▶ TASK GOAL:
Reproduce, exactly and in full, only the lines below from the one containing "of human breast" through the one containing "photomicrograph reveals immunohistochemical".

[SUPPLIED DATA — start]

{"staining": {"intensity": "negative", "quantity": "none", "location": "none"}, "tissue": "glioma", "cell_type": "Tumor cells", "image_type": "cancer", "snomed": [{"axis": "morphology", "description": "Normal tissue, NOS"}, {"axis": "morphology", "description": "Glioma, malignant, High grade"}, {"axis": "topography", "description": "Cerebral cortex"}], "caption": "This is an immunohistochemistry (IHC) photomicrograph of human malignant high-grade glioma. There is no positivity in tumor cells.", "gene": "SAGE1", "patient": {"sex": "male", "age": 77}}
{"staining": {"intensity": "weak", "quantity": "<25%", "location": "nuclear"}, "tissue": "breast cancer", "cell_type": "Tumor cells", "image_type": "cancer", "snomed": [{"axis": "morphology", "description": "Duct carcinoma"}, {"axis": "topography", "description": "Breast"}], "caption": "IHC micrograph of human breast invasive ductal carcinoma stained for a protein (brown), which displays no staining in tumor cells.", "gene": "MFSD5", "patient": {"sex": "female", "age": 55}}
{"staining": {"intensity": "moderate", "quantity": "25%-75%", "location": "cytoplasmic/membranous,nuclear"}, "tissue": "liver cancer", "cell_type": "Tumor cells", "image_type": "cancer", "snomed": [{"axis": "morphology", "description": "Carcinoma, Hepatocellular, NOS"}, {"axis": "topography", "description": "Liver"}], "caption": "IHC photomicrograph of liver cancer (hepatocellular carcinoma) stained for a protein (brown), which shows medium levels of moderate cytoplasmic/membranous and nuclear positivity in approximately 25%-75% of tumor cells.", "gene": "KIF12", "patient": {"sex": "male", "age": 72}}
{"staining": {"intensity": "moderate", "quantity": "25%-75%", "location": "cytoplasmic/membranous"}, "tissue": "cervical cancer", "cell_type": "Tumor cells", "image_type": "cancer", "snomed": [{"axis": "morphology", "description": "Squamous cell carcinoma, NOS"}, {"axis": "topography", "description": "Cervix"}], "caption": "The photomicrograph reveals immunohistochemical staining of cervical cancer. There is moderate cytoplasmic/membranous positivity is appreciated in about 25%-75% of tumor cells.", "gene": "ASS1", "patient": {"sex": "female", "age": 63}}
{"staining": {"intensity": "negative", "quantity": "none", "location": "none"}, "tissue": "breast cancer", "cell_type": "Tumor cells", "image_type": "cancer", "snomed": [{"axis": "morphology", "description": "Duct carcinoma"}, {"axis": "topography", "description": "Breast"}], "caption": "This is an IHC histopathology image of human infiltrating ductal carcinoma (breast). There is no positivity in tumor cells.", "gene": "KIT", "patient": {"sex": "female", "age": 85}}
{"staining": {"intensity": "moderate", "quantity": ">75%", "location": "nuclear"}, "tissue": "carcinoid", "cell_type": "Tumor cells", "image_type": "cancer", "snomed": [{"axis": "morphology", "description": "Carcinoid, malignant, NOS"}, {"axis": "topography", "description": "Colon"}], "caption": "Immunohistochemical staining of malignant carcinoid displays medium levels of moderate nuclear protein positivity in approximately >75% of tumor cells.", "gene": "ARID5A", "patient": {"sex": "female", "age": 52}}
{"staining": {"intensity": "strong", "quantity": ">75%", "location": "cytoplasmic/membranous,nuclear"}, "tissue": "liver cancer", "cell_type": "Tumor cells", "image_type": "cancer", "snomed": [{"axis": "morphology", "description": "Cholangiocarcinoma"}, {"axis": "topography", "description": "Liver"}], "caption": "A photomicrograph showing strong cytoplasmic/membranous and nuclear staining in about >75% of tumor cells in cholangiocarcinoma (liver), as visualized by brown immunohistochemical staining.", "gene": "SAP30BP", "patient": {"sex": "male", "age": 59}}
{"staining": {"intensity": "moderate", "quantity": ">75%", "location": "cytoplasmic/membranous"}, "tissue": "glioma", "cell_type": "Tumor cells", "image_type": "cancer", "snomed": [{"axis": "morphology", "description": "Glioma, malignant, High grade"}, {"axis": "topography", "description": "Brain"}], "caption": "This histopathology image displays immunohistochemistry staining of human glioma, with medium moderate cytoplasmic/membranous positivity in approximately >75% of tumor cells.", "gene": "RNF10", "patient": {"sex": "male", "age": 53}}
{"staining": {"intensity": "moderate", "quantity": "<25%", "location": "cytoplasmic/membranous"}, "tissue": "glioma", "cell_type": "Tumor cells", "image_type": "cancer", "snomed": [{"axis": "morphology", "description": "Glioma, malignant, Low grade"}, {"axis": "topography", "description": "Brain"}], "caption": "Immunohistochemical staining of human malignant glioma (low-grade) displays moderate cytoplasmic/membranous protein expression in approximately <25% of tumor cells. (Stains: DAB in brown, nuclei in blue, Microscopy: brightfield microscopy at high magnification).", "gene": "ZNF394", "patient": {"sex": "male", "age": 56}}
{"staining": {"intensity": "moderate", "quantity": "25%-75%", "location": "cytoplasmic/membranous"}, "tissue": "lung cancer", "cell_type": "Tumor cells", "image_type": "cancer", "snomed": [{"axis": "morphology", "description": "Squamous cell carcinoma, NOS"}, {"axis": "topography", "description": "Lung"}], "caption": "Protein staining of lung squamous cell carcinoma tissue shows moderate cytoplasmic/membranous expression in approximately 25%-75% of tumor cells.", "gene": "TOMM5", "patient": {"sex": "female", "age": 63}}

[SUPPLIED DATA — finish]

▶ YOUR SOLUTION:
{"staining": {"intensity": "weak", "quantity": "<25%", "location": "nuclear"}, "tissue": "breast cancer", "cell_type": "Tumor cells", "image_type": "cancer", "snomed": [{"axis": "morphology", "description": "Duct carcinoma"}, {"axis": "topography", "description": "Breast"}], "caption": "IHC micrograph of human breast invasive ductal carcinoma stained for a protein (brown), which displays no staining in tumor cells.", "gene": "MFSD5", "patient": {"sex": "female", "age": 55}}
{"staining": {"intensity": "moderate", "quantity": "25%-75%", "location": "cytoplasmic/membranous,nuclear"}, "tissue": "liver cancer", "cell_type": "Tumor cells", "image_type": "cancer", "snomed": [{"axis": "morphology", "description": "Carcinoma, Hepatocellular, NOS"}, {"axis": "topography", "description": "Liver"}], "caption": "IHC photomicrograph of liver cancer (hepatocellular carcinoma) stained for a protein (brown), which shows medium levels of moderate cytoplasmic/membranous and nuclear positivity in approximately 25%-75% of tumor cells.", "gene": "KIF12", "patient": {"sex": "male", "age": 72}}
{"staining": {"intensity": "moderate", "quantity": "25%-75%", "location": "cytoplasmic/membranous"}, "tissue": "cervical cancer", "cell_type": "Tumor cells", "image_type": "cancer", "snomed": [{"axis": "morphology", "description": "Squamous cell carcinoma, NOS"}, {"axis": "topography", "description": "Cervix"}], "caption": "The photomicrograph reveals immunohistochemical staining of cervical cancer. There is moderate cytoplasmic/membranous positivity is appreciated in about 25%-75% of tumor cells.", "gene": "ASS1", "patient": {"sex": "female", "age": 63}}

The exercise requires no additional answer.